---------- Cuplikan Dokumen ----------

NUIM HIDAYAT

In Memoriam Ustadz Abdul Qadir Djaelani

Kehidupan Prawoto Mangkusasmito pun sangat sederhana, tidak neko-neko, namun selalu memberikan perhatian kepada orang-orang dekatnya. Prawoto Mangkusasmito dan isterinya, pernah berkunjung ke rumah Abdul Qadir Djaelani yang sempit, buruk dan berada di pinggir kali, di pelosok kampung Pasar Minggu yang kumuh untuk menjenguk kadernya yang sedang sakit itu.

Abdul Qadir Djaelani sangat menghormati Prawoto Mangkusasmito karena sifatnya yang lapang dada dan terbuka menerima perbedaan pendapat ini. Selain karena sifat kebapakannya, Prawoto Mangkusasmito juga mau menghargai pendapat anak muda yang berbeda dengan pendapatnya sendiri. Misalnya pada saat Abdul Qadir Djaelani sebagai Sekjen STII mengumumkan sikap pimpinan pusat STII yang melarang anggotanya ikut pemilu 1971, dalam Training STII di Blitar, awal 1970.

---------- Data Hasil Ekstraksi ----------

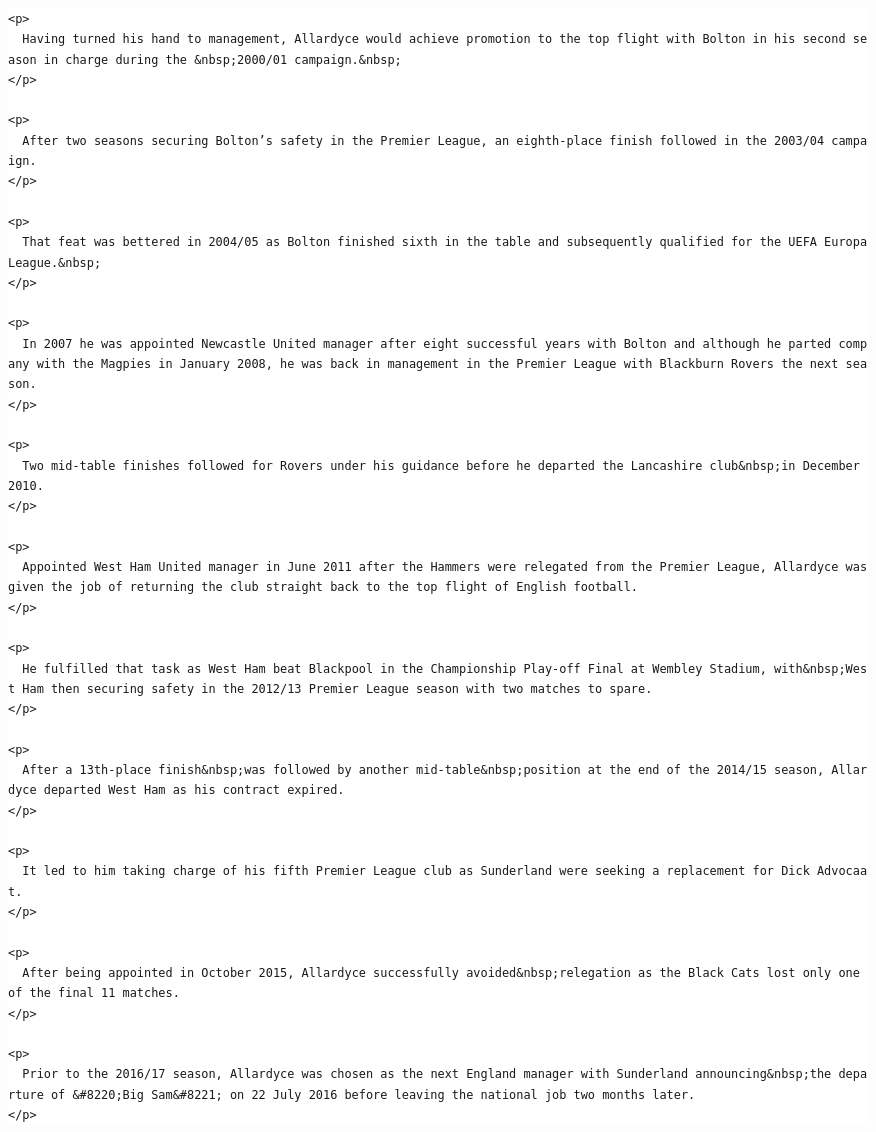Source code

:     <p>
      Having turned his hand to management, Allardyce would achieve promotion to the top flight with Bolton in his second season in charge during the &nbsp;2000/01 campaign.&nbsp;
    </p>
    
    <p>
      After two seasons securing Bolton’s safety in the Premier League, an eighth-place finish followed in the 2003/04 campaign.
    </p>
    
    <p>
      That feat was bettered in 2004/05 as Bolton finished sixth in the table and subsequently qualified for the UEFA Europa League.&nbsp;
    </p>
    
    <p>
      In 2007 he was appointed Newcastle United manager after eight successful years with Bolton and although he parted company with the Magpies in January 2008, he was back in management in the Premier League with Blackburn Rovers the next season.
    </p>
    
    <p>
      Two mid-table finishes followed for Rovers under his guidance before he departed the Lancashire club&nbsp;in December 2010.
    </p>
    
    <p>
      Appointed West Ham United manager in June 2011 after the Hammers were relegated from the Premier League, Allardyce was given the job of returning the club straight back to the top flight of English football.
    </p>
    
    <p>
      He fulfilled that task as West Ham beat Blackpool in the Championship Play-off Final at Wembley Stadium, with&nbsp;West Ham then securing safety in the 2012/13 Premier League season with two matches to spare.
    </p>
    
    <p>
      After a 13th-place finish&nbsp;was followed by another mid-table&nbsp;position at the end of the 2014/15 season, Allardyce departed West Ham as his contract expired.
    </p>
    
    <p>
      It led to him taking charge of his fifth Premier League club as Sunderland were seeking a replacement for Dick Advocaat.
    </p>
    
    <p>
      After being appointed in October 2015, Allardyce successfully avoided&nbsp;relegation as the Black Cats lost only one of the final 11 matches.
    </p>
    
    <p>
      Prior to the 2016/17 season, Allardyce was chosen as the next England manager with Sunderland announcing&nbsp;the departure of &#8220;Big Sam&#8221; on 22 July 2016 before leaving the national job two months later.
    </p>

----------

Perbarui teks kenangan tentang Abdul Qadir Djaelani mulai dari "NUIM HIDAYAT" hingga "sedang sakit itu.", dengan mengganti "sempit" menjadi "kecil".

NUIM HIDAYAT

In Memoriam Ustadz Abdul Qadir Djaelani

Kehidupan Prawoto Mangkusasmito pun sangat sederhana, tidak neko-neko, namun selalu memberikan perhatian kepada orang-orang dekatnya. Prawoto Mangkusasmito dan isterinya, pernah berkunjung ke rumah Abdul Qadir Djaelani yang kecil, buruk dan berada di pinggir kali, di pelosok kampung Pasar Minggu yang kumuh untuk menjenguk kadernya yang sedang sakit itu.